Problem description:
Reproduce the records below verbatim, from their first line through the line containing "scientific name: Urochloa piligera", both included.
━━━ Dataset extract ━━━
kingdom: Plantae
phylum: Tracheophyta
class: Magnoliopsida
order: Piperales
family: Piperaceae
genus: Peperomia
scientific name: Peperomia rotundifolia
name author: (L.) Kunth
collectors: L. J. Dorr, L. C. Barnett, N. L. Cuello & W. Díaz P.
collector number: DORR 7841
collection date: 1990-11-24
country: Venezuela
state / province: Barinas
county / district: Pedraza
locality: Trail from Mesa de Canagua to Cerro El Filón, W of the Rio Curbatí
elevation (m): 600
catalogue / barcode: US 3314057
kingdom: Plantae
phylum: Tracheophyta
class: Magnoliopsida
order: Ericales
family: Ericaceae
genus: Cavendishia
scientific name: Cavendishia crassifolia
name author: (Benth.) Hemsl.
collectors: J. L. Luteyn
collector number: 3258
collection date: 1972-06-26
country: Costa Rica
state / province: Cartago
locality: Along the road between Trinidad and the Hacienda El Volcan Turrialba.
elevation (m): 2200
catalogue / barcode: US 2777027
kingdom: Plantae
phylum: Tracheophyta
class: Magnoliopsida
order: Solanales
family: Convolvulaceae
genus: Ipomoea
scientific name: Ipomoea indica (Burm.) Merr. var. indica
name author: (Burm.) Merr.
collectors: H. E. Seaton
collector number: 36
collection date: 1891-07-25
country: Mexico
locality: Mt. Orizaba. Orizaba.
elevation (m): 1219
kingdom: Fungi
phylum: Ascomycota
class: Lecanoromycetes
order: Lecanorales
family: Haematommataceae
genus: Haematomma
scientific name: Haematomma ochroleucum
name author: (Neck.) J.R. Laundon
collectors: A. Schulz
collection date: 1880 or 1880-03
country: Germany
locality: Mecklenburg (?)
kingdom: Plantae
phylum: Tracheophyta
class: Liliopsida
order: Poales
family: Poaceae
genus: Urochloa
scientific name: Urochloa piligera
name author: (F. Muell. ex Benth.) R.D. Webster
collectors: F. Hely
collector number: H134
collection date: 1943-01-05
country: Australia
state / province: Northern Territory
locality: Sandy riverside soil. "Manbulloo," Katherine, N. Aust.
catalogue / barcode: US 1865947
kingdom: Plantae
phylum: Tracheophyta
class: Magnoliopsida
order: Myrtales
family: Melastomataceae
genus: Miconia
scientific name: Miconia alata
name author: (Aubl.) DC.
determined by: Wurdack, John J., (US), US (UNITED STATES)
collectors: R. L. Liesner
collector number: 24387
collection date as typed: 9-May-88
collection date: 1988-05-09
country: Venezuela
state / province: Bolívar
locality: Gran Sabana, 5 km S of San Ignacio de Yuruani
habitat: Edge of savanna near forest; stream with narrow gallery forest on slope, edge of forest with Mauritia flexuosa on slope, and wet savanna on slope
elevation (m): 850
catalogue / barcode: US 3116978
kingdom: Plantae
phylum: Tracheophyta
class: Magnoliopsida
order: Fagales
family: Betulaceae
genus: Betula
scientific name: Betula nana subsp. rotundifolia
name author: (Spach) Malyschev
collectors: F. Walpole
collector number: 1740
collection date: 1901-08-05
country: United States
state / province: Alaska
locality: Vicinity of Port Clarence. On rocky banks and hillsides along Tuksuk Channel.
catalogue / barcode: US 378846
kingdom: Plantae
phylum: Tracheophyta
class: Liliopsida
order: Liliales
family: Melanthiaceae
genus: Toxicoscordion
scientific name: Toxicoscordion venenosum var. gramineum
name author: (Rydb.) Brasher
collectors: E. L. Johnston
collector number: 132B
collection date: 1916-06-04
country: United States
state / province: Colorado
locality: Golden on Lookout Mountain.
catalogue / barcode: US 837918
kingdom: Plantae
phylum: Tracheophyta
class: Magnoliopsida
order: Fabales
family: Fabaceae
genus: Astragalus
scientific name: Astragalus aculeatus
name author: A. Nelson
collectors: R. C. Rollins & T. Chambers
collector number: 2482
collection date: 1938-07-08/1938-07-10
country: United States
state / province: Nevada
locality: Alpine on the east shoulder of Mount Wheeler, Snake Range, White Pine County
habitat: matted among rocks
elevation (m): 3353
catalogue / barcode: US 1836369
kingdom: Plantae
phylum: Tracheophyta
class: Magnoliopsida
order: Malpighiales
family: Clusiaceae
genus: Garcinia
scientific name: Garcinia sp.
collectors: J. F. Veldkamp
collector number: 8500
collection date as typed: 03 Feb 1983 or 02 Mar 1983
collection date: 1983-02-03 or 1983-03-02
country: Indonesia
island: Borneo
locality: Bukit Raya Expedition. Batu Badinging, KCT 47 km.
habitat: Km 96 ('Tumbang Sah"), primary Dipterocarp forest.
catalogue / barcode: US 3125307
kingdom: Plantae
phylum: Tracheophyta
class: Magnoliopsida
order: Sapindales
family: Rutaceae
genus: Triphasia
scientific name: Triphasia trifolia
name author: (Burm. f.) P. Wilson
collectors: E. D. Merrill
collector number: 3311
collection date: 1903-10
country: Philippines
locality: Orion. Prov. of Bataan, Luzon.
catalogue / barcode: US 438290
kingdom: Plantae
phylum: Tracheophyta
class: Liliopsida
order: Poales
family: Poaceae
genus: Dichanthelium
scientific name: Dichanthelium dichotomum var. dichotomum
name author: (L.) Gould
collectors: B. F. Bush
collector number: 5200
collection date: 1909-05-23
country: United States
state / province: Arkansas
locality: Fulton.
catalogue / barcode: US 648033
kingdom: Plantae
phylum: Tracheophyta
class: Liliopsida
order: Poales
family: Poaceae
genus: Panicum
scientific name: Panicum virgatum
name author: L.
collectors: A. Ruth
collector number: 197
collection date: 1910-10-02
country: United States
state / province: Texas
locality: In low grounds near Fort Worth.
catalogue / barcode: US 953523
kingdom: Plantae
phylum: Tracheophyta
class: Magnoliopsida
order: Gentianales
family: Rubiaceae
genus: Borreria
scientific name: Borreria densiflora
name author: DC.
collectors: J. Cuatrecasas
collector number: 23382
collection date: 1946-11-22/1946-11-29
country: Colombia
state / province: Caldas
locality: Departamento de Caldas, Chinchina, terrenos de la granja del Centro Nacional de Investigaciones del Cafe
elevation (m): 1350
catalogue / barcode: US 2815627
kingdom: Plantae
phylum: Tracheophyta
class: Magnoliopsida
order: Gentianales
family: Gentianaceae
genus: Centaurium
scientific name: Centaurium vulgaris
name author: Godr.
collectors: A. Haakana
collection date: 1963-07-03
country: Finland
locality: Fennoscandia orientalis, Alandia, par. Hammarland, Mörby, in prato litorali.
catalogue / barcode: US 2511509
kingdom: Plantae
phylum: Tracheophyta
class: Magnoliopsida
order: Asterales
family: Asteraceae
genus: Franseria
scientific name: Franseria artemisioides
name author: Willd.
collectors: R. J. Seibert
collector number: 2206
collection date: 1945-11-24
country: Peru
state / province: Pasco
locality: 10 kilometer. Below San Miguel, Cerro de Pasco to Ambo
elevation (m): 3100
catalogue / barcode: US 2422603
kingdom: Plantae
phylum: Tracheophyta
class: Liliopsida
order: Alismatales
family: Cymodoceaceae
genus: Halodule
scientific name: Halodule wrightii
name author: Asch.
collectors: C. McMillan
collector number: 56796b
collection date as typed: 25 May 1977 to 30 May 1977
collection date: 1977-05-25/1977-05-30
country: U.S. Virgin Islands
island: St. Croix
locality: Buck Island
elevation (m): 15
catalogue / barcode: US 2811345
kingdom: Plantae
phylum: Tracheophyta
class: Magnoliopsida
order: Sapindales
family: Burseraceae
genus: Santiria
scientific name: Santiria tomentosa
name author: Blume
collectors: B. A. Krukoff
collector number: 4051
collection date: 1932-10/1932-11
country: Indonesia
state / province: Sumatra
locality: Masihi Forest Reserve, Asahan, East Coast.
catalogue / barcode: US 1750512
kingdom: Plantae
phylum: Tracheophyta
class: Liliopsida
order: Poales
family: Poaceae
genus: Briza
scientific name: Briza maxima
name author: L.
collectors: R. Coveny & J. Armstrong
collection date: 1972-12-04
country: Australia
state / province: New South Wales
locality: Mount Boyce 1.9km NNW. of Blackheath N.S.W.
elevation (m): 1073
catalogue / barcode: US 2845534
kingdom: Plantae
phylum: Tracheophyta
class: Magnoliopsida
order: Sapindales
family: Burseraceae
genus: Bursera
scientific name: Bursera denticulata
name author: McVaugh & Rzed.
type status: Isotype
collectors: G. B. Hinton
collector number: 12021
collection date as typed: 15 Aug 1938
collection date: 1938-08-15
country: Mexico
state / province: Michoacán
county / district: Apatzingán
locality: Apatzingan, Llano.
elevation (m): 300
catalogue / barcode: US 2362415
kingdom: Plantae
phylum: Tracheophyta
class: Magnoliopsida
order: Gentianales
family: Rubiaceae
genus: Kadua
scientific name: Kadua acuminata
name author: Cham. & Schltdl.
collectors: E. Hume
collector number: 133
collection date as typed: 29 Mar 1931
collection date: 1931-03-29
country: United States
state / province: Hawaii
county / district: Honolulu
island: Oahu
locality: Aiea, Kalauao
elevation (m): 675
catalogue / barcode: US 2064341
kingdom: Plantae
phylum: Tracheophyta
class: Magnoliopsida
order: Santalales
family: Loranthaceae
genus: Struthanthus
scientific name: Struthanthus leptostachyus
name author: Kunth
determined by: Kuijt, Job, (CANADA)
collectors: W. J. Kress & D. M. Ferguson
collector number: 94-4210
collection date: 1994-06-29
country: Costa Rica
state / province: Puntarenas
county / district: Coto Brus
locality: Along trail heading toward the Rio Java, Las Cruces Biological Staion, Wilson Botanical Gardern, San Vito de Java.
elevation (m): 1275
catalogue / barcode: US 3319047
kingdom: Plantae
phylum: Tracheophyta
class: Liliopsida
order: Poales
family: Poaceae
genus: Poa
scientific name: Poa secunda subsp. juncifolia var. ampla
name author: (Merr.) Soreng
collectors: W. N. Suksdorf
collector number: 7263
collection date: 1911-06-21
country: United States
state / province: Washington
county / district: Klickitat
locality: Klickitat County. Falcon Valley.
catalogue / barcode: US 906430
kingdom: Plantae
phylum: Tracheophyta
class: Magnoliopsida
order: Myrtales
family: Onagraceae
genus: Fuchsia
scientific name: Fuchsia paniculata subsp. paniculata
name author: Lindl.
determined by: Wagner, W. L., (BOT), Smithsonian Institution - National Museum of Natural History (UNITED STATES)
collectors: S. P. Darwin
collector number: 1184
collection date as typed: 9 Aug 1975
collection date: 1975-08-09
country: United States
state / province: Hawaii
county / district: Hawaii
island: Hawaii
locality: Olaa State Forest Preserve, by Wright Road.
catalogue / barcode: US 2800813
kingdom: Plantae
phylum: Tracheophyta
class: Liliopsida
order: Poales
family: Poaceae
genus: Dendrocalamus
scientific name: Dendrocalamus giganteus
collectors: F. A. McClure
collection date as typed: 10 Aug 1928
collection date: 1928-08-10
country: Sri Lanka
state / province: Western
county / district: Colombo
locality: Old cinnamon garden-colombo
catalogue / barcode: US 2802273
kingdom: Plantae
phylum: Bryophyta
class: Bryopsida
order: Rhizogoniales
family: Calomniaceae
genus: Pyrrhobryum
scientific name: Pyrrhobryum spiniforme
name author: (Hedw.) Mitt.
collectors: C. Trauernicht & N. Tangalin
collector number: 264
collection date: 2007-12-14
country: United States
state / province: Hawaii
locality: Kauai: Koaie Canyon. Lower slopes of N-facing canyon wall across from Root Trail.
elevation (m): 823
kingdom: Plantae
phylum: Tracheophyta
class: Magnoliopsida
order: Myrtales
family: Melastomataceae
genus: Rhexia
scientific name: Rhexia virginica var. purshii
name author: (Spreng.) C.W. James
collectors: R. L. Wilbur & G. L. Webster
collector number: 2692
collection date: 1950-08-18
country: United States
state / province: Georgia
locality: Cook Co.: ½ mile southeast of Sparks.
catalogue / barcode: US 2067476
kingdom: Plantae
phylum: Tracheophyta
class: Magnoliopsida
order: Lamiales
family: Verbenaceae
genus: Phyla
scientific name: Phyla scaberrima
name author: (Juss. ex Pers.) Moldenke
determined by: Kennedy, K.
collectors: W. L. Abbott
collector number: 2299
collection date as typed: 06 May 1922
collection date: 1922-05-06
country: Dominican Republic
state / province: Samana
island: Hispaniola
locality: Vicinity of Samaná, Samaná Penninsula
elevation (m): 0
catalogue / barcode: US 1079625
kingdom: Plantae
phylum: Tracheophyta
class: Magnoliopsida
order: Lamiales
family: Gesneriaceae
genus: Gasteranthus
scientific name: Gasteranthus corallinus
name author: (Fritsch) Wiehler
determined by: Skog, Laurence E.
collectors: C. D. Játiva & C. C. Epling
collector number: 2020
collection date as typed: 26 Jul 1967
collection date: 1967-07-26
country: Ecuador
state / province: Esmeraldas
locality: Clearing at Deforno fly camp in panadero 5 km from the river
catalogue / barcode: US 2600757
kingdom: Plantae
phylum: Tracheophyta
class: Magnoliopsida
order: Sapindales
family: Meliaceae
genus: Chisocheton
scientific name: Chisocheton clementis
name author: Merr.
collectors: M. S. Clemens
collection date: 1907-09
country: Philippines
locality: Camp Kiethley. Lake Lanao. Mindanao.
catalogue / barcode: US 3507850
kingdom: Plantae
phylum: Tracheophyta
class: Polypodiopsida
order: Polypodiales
━━━
Answer below:
kingdom: Plantae
phylum: Tracheophyta
class: Magnoliopsida
order: Piperales
family: Piperaceae
genus: Peperomia
scientific name: Peperomia rotundifolia
name author: (L.) Kunth
collectors: L. J. Dorr, L. C. Barnett, N. L. Cuello & W. Díaz P.
collector number: DORR 7841
collection date: 1990-11-24
country: Venezuela
state / province: Barinas
county / district: Pedraza
locality: Trail from Mesa de Canagua to Cerro El Filón, W of the Rio Curbatí
elevation (m): 600
catalogue / barcode: US 3314057
kingdom: Plantae
phylum: Tracheophyta
class: Magnoliopsida
order: Ericales
family: Ericaceae
genus: Cavendishia
scientific name: Cavendishia crassifolia
name author: (Benth.) Hemsl.
collectors: J. L. Luteyn
collector number: 3258
collection date: 1972-06-26
country: Costa Rica
state / province: Cartago
locality: Along the road between Trinidad and the Hacienda El Volcan Turrialba.
elevation (m): 2200
catalogue / barcode: US 2777027
kingdom: Plantae
phylum: Tracheophyta
class: Magnoliopsida
order: Solanales
family: Convolvulaceae
genus: Ipomoea
scientific name: Ipomoea indica (Burm.) Merr. var. indica
name author: (Burm.) Merr.
collectors: H. E. Seaton
collector number: 36
collection date: 1891-07-25
country: Mexico
locality: Mt. Orizaba. Orizaba.
elevation (m): 1219
kingdom: Fungi
phylum: Ascomycota
class: Lecanoromycetes
order: Lecanorales
family: Haematommataceae
genus: Haematomma
scientific name: Haematomma ochroleucum
name author: (Neck.) J.R. Laundon
collectors: A. Schulz
collection date: 1880 or 1880-03
country: Germany
locality: Mecklenburg (?)
kingdom: Plantae
phylum: Tracheophyta
class: Liliopsida
order: Poales
family: Poaceae
genus: Urochloa
scientific name: Urochloa piligera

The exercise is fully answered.